--- Available data Enclosed Below ---
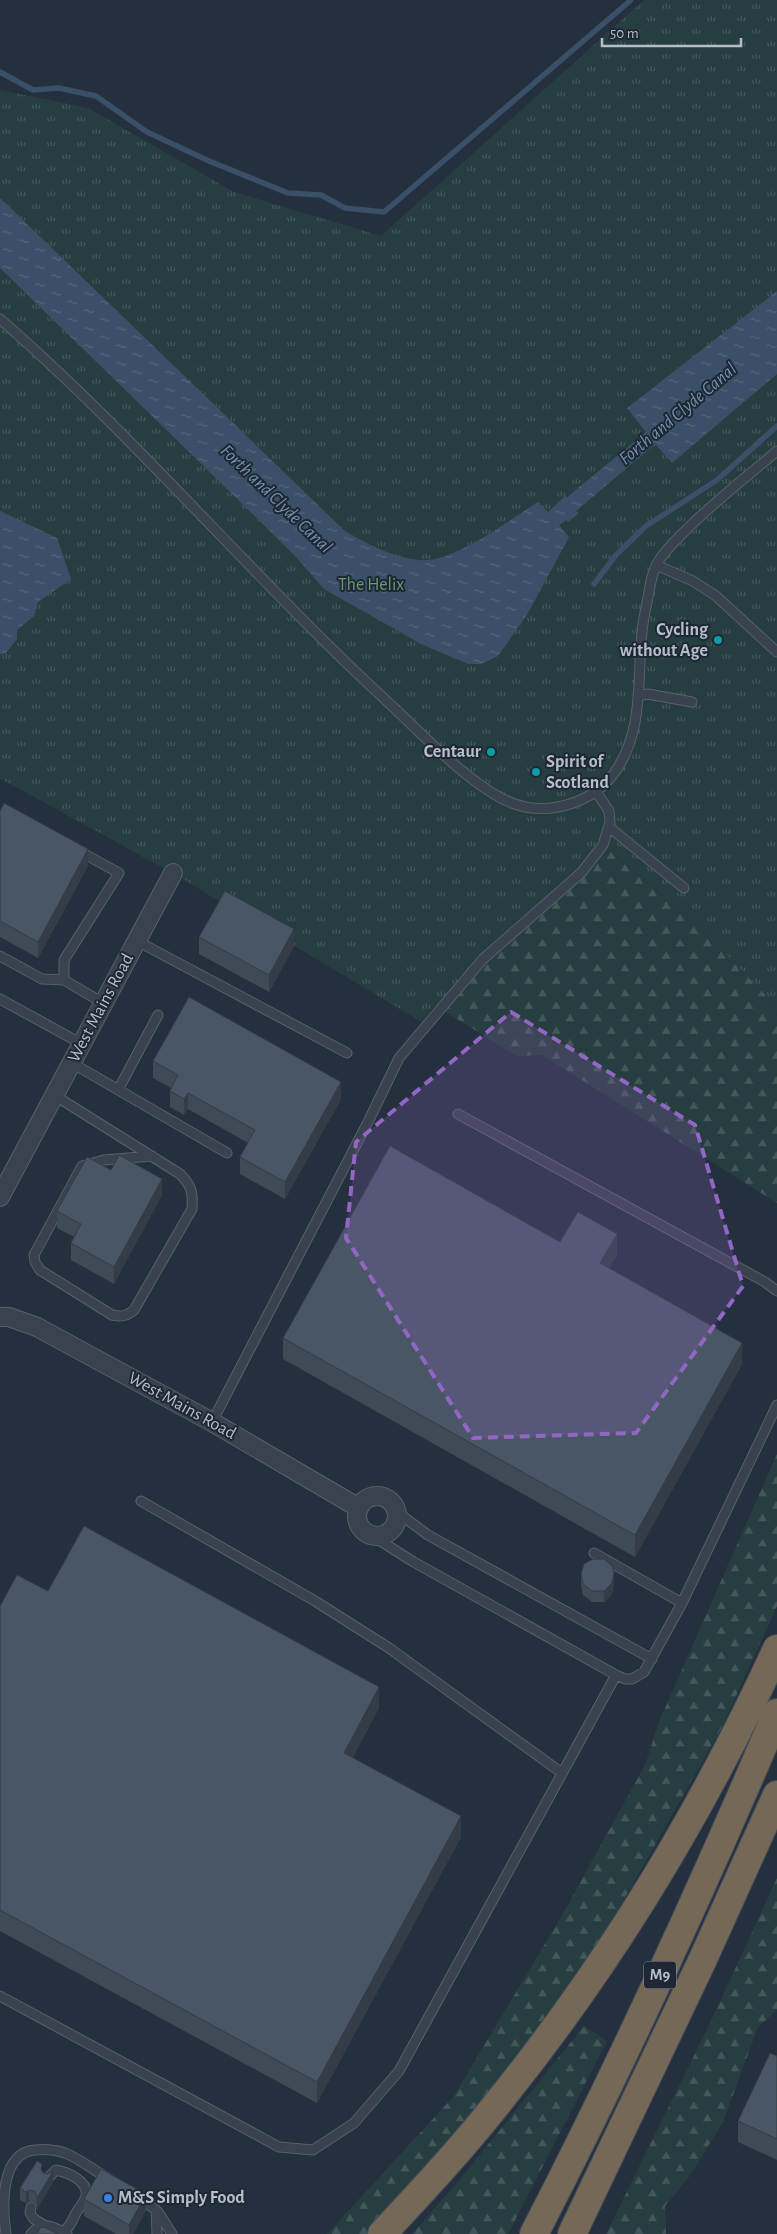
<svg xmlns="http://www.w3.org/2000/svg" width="777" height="2234" font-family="'Alegreya Sans',sans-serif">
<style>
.forest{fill:url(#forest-firs)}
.park{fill:url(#park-tufts)}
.water{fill:url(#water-ripples)}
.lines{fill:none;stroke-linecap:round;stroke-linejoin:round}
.stream{stroke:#3a4f68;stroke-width:5.5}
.service-casing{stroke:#57606c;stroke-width:11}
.minor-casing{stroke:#57606c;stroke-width:20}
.motorway-casing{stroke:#444d59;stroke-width:30}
.service{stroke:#39424f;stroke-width:9}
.minor{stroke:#39424f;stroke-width:18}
.motorway{stroke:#756856;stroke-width:28}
.wall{fill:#3f4a57}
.shaded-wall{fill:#333c47}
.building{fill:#495665;stroke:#333c47}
.marked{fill:#9266c3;fill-opacity:0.2;stroke:#9266c3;stroke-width:4;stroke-dasharray:10 6;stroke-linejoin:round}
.culture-dot{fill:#0f9aa8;stroke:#1e2734;stroke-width:2}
.shop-dot{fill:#3f7fe0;stroke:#1e2734;stroke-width:2}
.labels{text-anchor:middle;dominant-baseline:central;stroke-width:4;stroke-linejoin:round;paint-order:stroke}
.shield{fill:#1e2734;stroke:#88909c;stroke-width:1}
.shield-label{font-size:16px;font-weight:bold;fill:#b5bdc9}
.park-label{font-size:18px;fill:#6c9a75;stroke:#1e2734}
.poi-label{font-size:18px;font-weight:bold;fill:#b5bdc9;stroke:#1e2734;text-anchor:end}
.street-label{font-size:18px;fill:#b5bdc9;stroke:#1e2734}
.water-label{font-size:19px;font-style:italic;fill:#758fac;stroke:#1e2734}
</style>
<defs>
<pattern id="forest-firs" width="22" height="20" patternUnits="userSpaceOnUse" patternTransform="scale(1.25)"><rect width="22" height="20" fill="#273e40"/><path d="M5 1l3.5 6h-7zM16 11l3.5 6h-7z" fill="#44585a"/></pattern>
<pattern id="park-tufts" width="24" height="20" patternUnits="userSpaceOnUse" patternTransform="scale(1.25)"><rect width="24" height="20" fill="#273e40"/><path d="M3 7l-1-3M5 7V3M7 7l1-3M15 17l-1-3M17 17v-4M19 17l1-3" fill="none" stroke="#44585a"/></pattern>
<pattern id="water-ripples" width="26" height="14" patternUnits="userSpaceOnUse" patternTransform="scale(1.25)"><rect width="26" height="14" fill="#3a4f68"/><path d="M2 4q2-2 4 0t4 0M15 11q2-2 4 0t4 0" fill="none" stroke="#54667c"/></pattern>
</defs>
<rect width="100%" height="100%" fill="#25303f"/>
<path class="forest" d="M0,717L603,845L711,939L764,993L777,1016V1203L542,1055L516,1056L435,1005L422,1022L173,873L0,778Z
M777,1454V1606L722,1727L597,1947L494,2092L367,2234H327L454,2096L564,1912L646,1763L658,1724Z
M777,1878V2010L758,2027L723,2122L689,2177L665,2206L666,2234H606L712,2019Z
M584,2026L607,2041L508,2234H412L457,2183Z"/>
<path class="park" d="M644,0H777V1016L764,993L711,939L604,845L440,1008L435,1005L422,1022L173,873L0,778V90L88,108L234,192L381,236Z"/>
<path class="water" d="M0,198L345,531C367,544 392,557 419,560C452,564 509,520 538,502L548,512L566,495V498L646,432L627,408L777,291V374L672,463L655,444L576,511L579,513L568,522L566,520L559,525L569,537L527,615L498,656L482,664H468L421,644L324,589L294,555L225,487L0,268Z
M0,511L57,538L71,579L38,602L34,616L17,630V639L5,654H0Z"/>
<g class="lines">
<path class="stream" d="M0,72L33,90L59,88L96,96L147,132L209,161L288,193L321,195L345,208L384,212L631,0
M594,584L616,555L646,526L717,480L777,426"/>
<g class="service-casing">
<path id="service" d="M0,319C138,439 256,581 391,705C423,735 473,788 512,803C548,817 593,803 615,772C644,731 637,680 642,632C643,620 646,608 648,597C650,585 652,572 658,562C665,550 676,540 686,530C714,502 746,477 777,451
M656,565L693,581L716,596L777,652
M638,696L648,694L692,702
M609,827L684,888
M79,851L119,873L64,960V980L103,1003
M137,941L347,1053
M0,956L42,979L64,980
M0,999L82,1044
M72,1063L227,1153
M118,1090L158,1015
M54,1095L180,1174C192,1186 193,1193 192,1209L134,1310C127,1316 122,1317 112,1315L40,1270L35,1262L34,1255L82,1166L104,1160L152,1156
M458,1114L765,1282L777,1291
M212,1422L369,1120L399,1058L483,959L581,873L603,845L610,822L609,811L597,793
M141,1501L315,1601L389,1648L562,1773
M397,1512L428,1535L652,1659
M368,1533L412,1561L616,1675
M594,1553L682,1603
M0,1996L279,2147L313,2150L354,2123L399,2071L616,1675L625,1679H632L644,1672L682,1603L777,1405
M47,2179L56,2170C67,2172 89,2181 86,2196C85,2201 79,2208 76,2213C72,2221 70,2227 63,2232
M137,2196L156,2210L157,2234
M31,2207L30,2213L34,2219L44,2225
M158,2212L172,2234
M6,2234C2,2206 0,2153 35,2150C44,2149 56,2150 65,2153C80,2159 95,2171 109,2179
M31,2234C42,2220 54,2227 67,2234"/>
</g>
<g class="minor-casing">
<path id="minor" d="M0,1197L173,873
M0,1317H9L37,1327L212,1422L359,1508
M357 1516a20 20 0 1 1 40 0a20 20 0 1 1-40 0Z"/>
</g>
<g class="motorway-casing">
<path id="motorway" d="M382,2234C424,2189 466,2144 504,2095C613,1959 704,1808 777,1649
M534,2234C622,2064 702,1889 777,1713
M572,2234L703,1959L777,1795"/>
</g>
<use href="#service" class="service"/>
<use href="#minor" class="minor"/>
<use href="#motorway" class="motorway"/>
</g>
<path class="wall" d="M0,811L88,866L38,958L0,937Z
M199,937L294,946L269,992L199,954Z
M153,1061L341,1099L285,1199L240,1174V1157L248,1143L188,1109L184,1115L170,1107V1091L171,1088L153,1078Z
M111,1170L162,1195L114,1284L71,1260V1243L74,1237L57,1228V1211Z
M560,1242L617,1255L609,1268L742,1364L635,1557L283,1359V1338Z
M581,1574L614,1583L612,1594L604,1602H592L583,1595L581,1585Z
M48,1591L379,1708L353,1757L461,1837L317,2103L0,1931V1606Z
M777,2056V2160L738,2142V2121Z
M42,2171L53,2182L37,2209L35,2202L29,2201L26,2203L20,2200V2188Z
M84,2199L146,2210L133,2234H116L84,2216Z"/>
<path class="shaded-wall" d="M88,849V866L38,958V942Z
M294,929V946L269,992V975Z
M341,1082V1099L285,1199V1182Z
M188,1093V1109L184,1115V1099Z
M162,1179V1195L114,1284V1267Z
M617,1234V1255L600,1285V1263Z
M742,1343V1364L635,1557V1535Z
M614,1572V1583L612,1594L604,1602V1591Z
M379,1687V1708L344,1774V1753Z
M461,1816V1837L317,2103V2082Z
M53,2171V2182L37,2209V2198Z
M29,2190V2201L26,2203V2192Z
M146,2194V2210L133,2234H129V2225Z"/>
<path class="building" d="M4,803L88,849L38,942L0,921V811Z
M225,891L294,929L269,975L199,937Z
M189,997L341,1082L285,1182L240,1157L255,1130L188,1093L184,1099L170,1091L178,1075L153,1061Z
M390,1146L560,1242L578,1212L617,1234L600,1263L742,1343L635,1535L283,1338Z
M119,1155L162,1179L114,1267L71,1243L81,1224L57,1211L87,1157L111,1170Z
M84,1526L379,1687L344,1753L461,1816L317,2082L0,1910V1606L17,1575L48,1591Z
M593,1559H604L612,1566L614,1572L612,1583L604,1591H592L583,1584L581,1574L584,1564Z
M770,2053L777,2056V2139L738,2121Z
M37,2161L42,2164L41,2169L43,2173L48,2174L53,2171L37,2198L35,2191L29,2190L26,2192L20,2188Z
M101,2169L146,2194L129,2225L84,2199Z
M44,2227L58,2234H37L40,2228Z"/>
<path class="marked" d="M511,1012L695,1125L743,1286L636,1433L473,1438L346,1238L356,1142Z"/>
<g class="culture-dot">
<circle cx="718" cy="640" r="5"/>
<circle cx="491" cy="752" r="5"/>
<circle cx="536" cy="772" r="5"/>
</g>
<circle class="shop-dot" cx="108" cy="2198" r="5"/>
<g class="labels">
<rect class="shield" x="644" y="1961.5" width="32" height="27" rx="4"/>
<g class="shield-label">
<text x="660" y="1975">M9</text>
</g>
<g class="park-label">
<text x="371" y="585">The Helix</text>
</g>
<g class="poi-label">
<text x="708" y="630">Cycling<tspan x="708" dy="21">without Age</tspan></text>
<text x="481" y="752">Centaur</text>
<text x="546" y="762" text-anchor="start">Spirit of<tspan x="546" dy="21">Scotland</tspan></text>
<text x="118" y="2198" text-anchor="start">M&amp;S Simply Food</text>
</g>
<g class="street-label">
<text transform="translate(101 1008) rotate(-62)">West Mains Road</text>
<text transform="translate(182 1406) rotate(29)">West Mains Road</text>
</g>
<g class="water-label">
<text transform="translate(678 414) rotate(-40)">Forth and Clyde Canal</text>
<text transform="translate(276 499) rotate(44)">Forth and Clyde Canal</text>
</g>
</g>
<path d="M602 38v8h139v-8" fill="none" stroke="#b5bdc9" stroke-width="2.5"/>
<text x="610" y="38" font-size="15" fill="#b5bdc9" stroke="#1e2734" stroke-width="4" paint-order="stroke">50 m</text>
</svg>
--- End of Enclosed Available data ---
Exercise description: Would you filter the entries above and keep each line that has the word "lines"?

Reply to the exercise:
.lines{fill:none;stroke-linecap:round;stroke-linejoin:round}
<g class="lines">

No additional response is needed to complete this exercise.